- Developer: Fredrik Wahrman (TicBits)
- Platforms: iOS, Android
- Release: July 9, 2009
- Genre: Word / Puzzle

= IAssociate =

2009 video game

iAssociate is an iOS word association game by Finnish developer Fredrik Wahrman, released on July 9, 2009. Sequels developed by TicBits include iAssociate 2 (released May 21, 2010), iAssociate 2: Xmas (released Nov 30, 2010) and iAssociate 3 (released Nov, 2018) (Animoca Brands).

==Gameplay==
Players are provided with a mostly empty space with one central concept and off-shooting blank words. They have to think of words that associate with the provided word, thereby unlocking new words and new associations. The aim of each level is to correctly fill up every word link.

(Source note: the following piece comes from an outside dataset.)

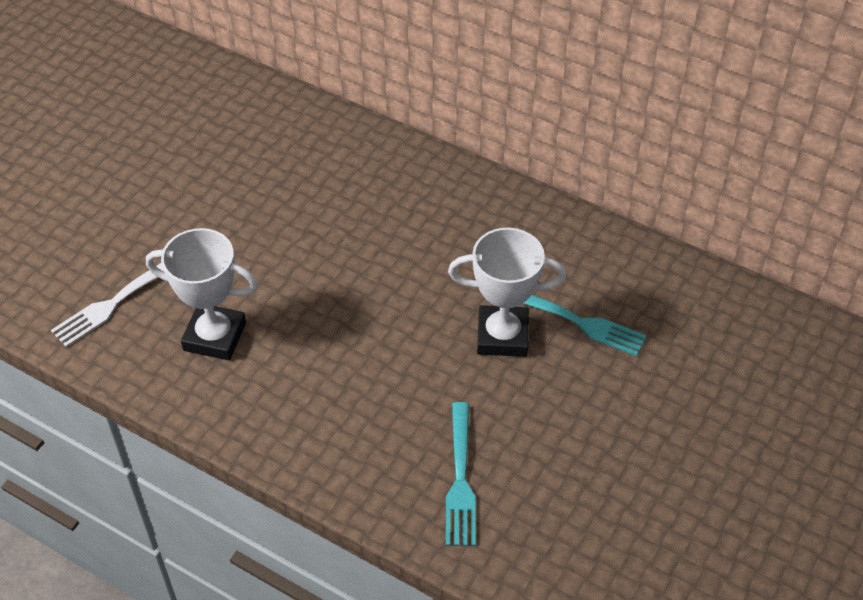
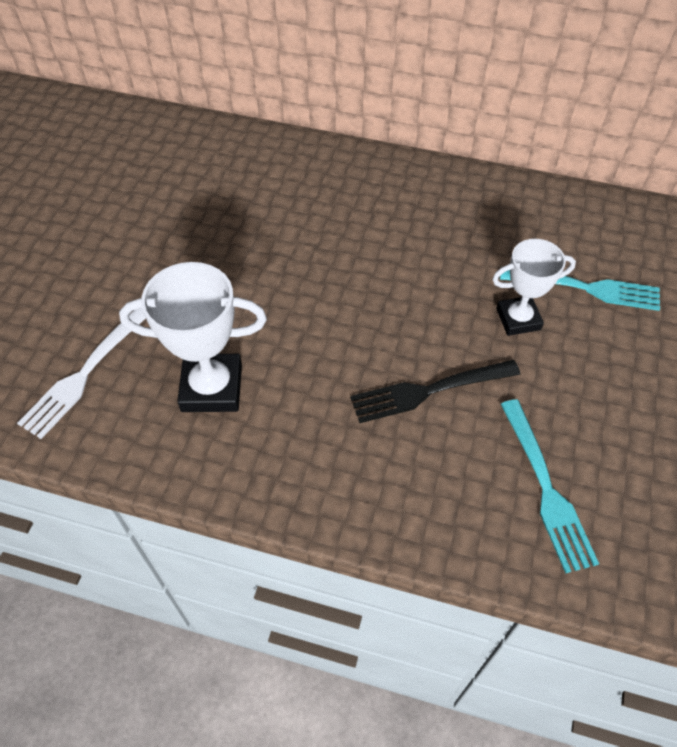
camera: 15 degrees left, 5 degrees up
(395, 379) = (428, 391): none -> black fork
(502, 336) = (518, 319): white trophy -> white trophy, size x0.66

"The game features tons of different levels and categories, and online leaderboards to compare your skills."

==Critical reception==
===iAssociate===
AppSafari gave it 4/5 stars, writing "That said, this is still a really solid puzzle game, one that can easily occupy hours and hours of your time. A little on the stark side, it's both fun and easy to play. If you like word puzzles, iAssociate is an absolute must try." TUAW said "Developed by Fredrik Wahrman, iAssociate brings Funny Farm-style interaction to the iPhone. It's a really fun (and quite challenging) implementation with over a half dozen separate puzzles to work on, promising hours and hours of game play." TechnologyTell said "All in all, this was a pleasantly entertaining game."

===iAssociate 2===
SlideToPlay rated the game 4 out of 4, writing, " If you like your word games simple yet brain-tickling, iAssociate 2 is perfect. " AndroidGamesReviews gave it 4 out of 5 stars, commenting, "iAssociate 2: Test your knowledge and vocabulary in this fantastic word association game. Rating: 4/5 A fantastic game which is fun to enjoy in a group, in couples, or by yourself. It's unique, interesting and educational all at once... it could even help someone with out-of-the-box thinking and improve creativity! There's no reason why you shouldn't download this free title and give it a whirl. " AppSafari gave it 4/5 stars and said, "It's clear a lot of love went into smoothing out the humps and bumps from the first version, and the effort has paid off in a big way. Still, aside from the gorgeous new interface and a few additional features, there isn't a lot about iAssociate 2 to differentiate itself from the original, but it's definitely a game well-worth trying if you're a fan of words." TheAppEra said, "The game needs a name change, i-Something isn't made for everything. Now that's out of the way, this is a VERY addictive guessing game. There's a Flash version of this game somewhere but this is far better!" Jeremy Parish, senior editor of USgamer described the game as "Another from the 'wife wanted me to play this one with her' files".

===iAssociate 3===
iAssociate 3 is the sequel to iAssociate 2, which was named favourite new game by Ricki Lake and was downloaded over a million times. iAssociate 3 includes a new and improved input method for entering answers, a new daily challenge, and more game levels than its predecessor.